VR will also open up all kinds of new social experiences. Mark Zuckerberg commented on this after Facebook acquired Oculus Rift, the current big name in VR technology, for $2.2 billion. "Imagine enjoying a court side seat at a game, studying in a classroom of students and teachers all over the world or consulting with a doctor face-to-face -- just by putting on goggles in your home. This is really a new communication platform. By feeling truly present, you can share unbounded spaces and experiences with the people in your life. Imagine sharing not just moments with your friends online, but entire experiences and adventures."
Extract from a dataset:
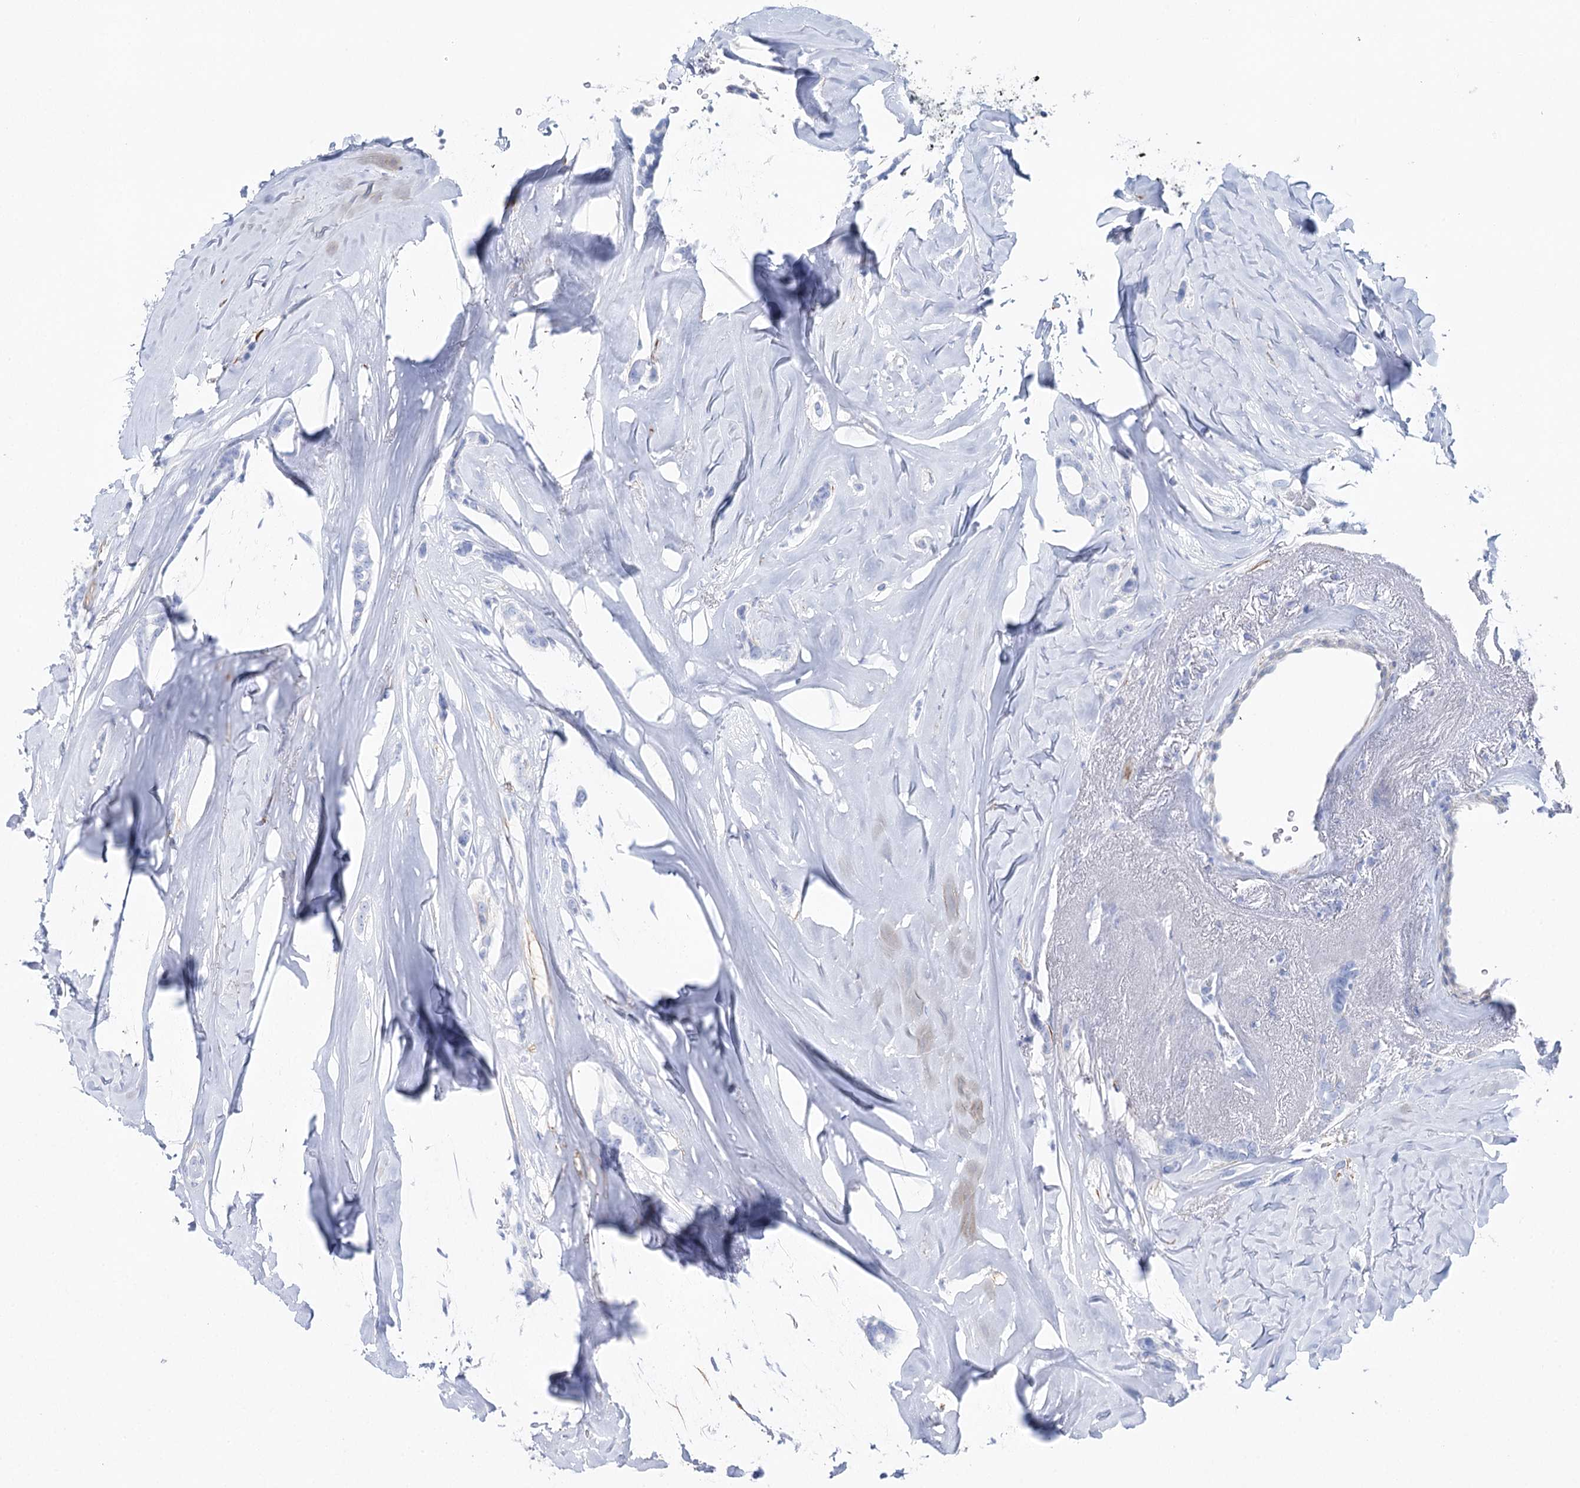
{"staining": {"intensity": "negative", "quantity": "none", "location": "none"}, "tissue": "breast cancer", "cell_type": "Tumor cells", "image_type": "cancer", "snomed": [{"axis": "morphology", "description": "Lobular carcinoma"}, {"axis": "topography", "description": "Breast"}], "caption": "Immunohistochemical staining of breast cancer (lobular carcinoma) reveals no significant staining in tumor cells.", "gene": "CSN3", "patient": {"sex": "female", "age": 51}}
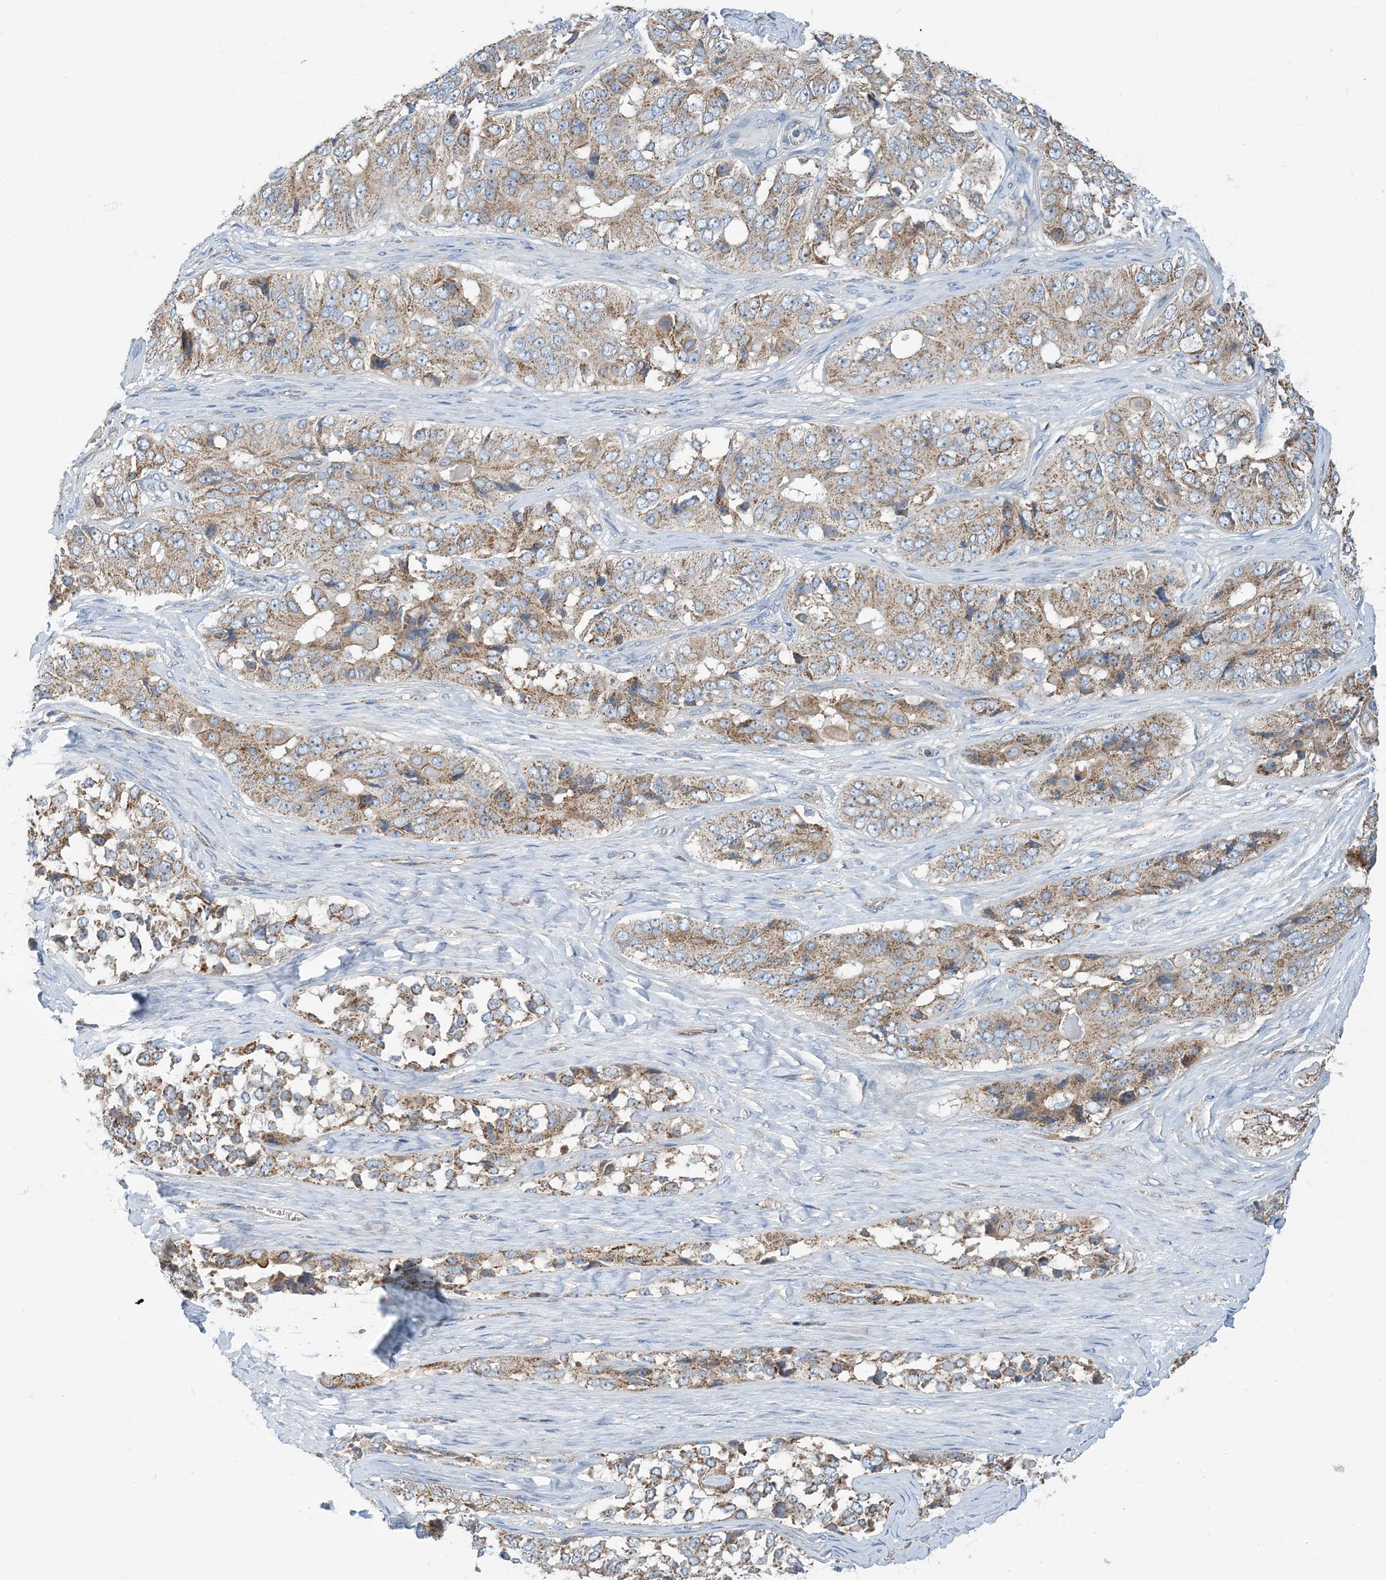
{"staining": {"intensity": "moderate", "quantity": ">75%", "location": "cytoplasmic/membranous"}, "tissue": "ovarian cancer", "cell_type": "Tumor cells", "image_type": "cancer", "snomed": [{"axis": "morphology", "description": "Carcinoma, endometroid"}, {"axis": "topography", "description": "Ovary"}], "caption": "Immunohistochemical staining of ovarian cancer (endometroid carcinoma) reveals medium levels of moderate cytoplasmic/membranous protein expression in about >75% of tumor cells. (brown staining indicates protein expression, while blue staining denotes nuclei).", "gene": "PHOSPHO2", "patient": {"sex": "female", "age": 51}}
While VR technology has been talked about (and developed to various degrees) for a number of years, it's only now on the edge of becoming a fully immersive experience. Innovative 3D design and powerful computational capacity are the keys to making this a reality. The challenge lies in the fluid movement of the imaging from frame to frame. These virtual landscapes need to be modeled such that our interactions within them are happening in real time - at the natural processing levels of our biology - in full 360° panoramic view. If the imaging lags behind our own eyes as we look around the world, then it's not going to provide the experience we crave. It's going to take some time, but it's clear that we're well on our way. Some analysts have even predicted that VR technology will generate $30 billion in revenue by 2020.
From a business standpoint, the competition is booming. Inventors, developers, and investors have recognized the potential of this technology to change the landscape of entertainment and the way we interact with our world. It's only a matter of time before VR finally hits the consumer market. But until then, it's clear that a big wave of change is on the horizon.